Task description – Quote every line of the records below verbatim, keeping the original order and wording.

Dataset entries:
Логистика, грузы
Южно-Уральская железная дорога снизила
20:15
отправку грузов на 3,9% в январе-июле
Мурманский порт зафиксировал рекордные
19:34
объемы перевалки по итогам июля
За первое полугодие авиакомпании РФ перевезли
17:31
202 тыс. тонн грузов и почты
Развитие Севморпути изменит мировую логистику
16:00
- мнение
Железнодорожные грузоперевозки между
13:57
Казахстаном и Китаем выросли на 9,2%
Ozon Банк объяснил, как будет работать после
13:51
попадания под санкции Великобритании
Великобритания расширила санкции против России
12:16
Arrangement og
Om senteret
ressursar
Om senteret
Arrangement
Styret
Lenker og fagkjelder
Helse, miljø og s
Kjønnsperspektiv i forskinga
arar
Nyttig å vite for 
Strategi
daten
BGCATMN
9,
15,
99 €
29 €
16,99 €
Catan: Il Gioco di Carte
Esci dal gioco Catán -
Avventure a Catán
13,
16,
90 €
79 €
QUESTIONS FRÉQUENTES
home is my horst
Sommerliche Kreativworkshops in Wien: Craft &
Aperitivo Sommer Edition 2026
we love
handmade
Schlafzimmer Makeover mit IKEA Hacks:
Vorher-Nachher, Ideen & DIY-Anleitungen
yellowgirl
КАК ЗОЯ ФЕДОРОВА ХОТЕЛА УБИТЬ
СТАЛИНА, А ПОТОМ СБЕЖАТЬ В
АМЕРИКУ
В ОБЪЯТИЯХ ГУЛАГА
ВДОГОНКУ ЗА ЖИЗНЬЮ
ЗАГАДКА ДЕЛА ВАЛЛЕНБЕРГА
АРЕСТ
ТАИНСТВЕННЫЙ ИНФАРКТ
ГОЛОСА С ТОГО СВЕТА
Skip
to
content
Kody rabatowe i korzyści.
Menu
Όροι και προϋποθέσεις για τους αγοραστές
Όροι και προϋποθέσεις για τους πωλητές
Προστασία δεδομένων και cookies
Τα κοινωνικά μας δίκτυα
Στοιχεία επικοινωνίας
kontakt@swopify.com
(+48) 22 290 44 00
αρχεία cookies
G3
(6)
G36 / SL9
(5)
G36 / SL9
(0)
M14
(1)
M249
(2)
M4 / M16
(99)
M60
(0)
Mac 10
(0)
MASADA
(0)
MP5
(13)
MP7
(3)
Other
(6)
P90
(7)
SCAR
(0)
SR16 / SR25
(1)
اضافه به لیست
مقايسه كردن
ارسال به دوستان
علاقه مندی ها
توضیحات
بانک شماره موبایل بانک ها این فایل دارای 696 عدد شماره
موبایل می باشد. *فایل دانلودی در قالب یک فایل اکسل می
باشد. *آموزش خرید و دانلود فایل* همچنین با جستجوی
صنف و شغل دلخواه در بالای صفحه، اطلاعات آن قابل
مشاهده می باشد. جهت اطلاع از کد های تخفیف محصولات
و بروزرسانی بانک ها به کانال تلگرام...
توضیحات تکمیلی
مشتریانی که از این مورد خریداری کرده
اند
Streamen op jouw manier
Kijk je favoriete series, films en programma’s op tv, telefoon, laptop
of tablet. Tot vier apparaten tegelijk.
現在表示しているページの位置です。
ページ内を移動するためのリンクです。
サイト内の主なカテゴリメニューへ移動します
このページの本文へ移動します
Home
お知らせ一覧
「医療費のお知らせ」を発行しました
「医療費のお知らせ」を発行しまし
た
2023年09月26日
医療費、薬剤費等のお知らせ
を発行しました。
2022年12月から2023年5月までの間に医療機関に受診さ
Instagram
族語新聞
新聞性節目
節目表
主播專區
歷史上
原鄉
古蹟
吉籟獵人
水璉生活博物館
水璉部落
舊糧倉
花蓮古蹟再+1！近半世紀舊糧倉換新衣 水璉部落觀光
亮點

Response –
Логистика, грузы
Южно-Уральская железная дорога снизила
20:15
отправку грузов на 3,9% в январе-июле
Мурманский порт зафиксировал рекордные
19:34
объемы перевалки по итогам июля
За первое полугодие авиакомпании РФ перевезли
17:31
202 тыс. тонн грузов и почты
Развитие Севморпути изменит мировую логистику
16:00
- мнение
Железнодорожные грузоперевозки между
13:57
Казахстаном и Китаем выросли на 9,2%
Ozon Банк объяснил, как будет работать после
13:51
попадания под санкции Великобритании
Великобритания расширила санкции против России
12:16
Arrangement og
Om senteret
ressursar
Om senteret
Arrangement
Styret
Lenker og fagkjelder
Helse, miljø og s
Kjønnsperspektiv i forskinga
arar
Nyttig å vite for 
Strategi
daten
BGCATMN
9,
15,
99 €
29 €
16,99 €
Catan: Il Gioco di Carte
Esci dal gioco Catán -
Avventure a Catán
13,
16,
90 €
79 €
QUESTIONS FRÉQUENTES
home is my horst
Sommerliche Kreativworkshops in Wien: Craft &
Aperitivo Sommer Edition 2026
we love
handmade
Schlafzimmer Makeover mit IKEA Hacks:
Vorher-Nachher, Ideen & DIY-Anleitungen
yellowgirl
КАК ЗОЯ ФЕДОРОВА ХОТЕЛА УБИТЬ
СТАЛИНА, А ПОТОМ СБЕЖАТЬ В
АМЕРИКУ
В ОБЪЯТИЯХ ГУЛАГА
ВДОГОНКУ ЗА ЖИЗНЬЮ
ЗАГАДКА ДЕЛА ВАЛЛЕНБЕРГА
АРЕСТ
ТАИНСТВЕННЫЙ ИНФАРКТ
ГОЛОСА С ТОГО СВЕТА
Skip
to
content
Kody rabatowe i korzyści.
Menu
Όροι και προϋποθέσεις για τους αγοραστές
Όροι και προϋποθέσεις για τους πωλητές
Προστασία δεδομένων και cookies
Τα κοινωνικά μας δίκτυα
Στοιχεία επικοινωνίας
kontakt@swopify.com
(+48) 22 290 44 00
αρχεία cookies
G3
(6)
G36 / SL9
(5)
G36 / SL9
(0)
M14
(1)
M249
(2)
M4 / M16
(99)
M60
(0)
Mac 10
(0)
MASADA
(0)
MP5
(13)
MP7
(3)
Other
(6)
P90
(7)
SCAR
(0)
SR16 / SR25
(1)
اضافه به لیست
مقايسه كردن
ارسال به دوستان
علاقه مندی ها
توضیحات
بانک شماره موبایل بانک ها این فایل دارای 696 عدد شماره
موبایل می باشد. *فایل دانلودی در قالب یک فایل اکسل می
باشد. *آموزش خرید و دانلود فایل* همچنین با جستجوی
صنف و شغل دلخواه در بالای صفحه، اطلاعات آن قابل
مشاهده می باشد. جهت اطلاع از کد های تخفیف محصولات
و بروزرسانی بانک ها به کانال تلگرام...
توضیحات تکمیلی
مشتریانی که از این مورد خریداری کرده
اند
Streamen op jouw manier
Kijk je favoriete series, films en programma’s op tv, telefoon, laptop
of tablet. Tot vier apparaten tegelijk.
現在表示しているページの位置です。
ページ内を移動するためのリンクです。
サイト内の主なカテゴリメニューへ移動します
このページの本文へ移動します
Home
お知らせ一覧
「医療費のお知らせ」を発行しました
「医療費のお知らせ」を発行しまし
た
2023年09月26日
医療費、薬剤費等のお知らせ
を発行しました。
2022年12月から2023年5月までの間に医療機関に受診さ
Instagram
族語新聞
新聞性節目
節目表
主播專區
歷史上
原鄉
古蹟
吉籟獵人
水璉生活博物館
水璉部落
舊糧倉
花蓮古蹟再+1！近半世紀舊糧倉換新衣 水璉部落觀光
亮點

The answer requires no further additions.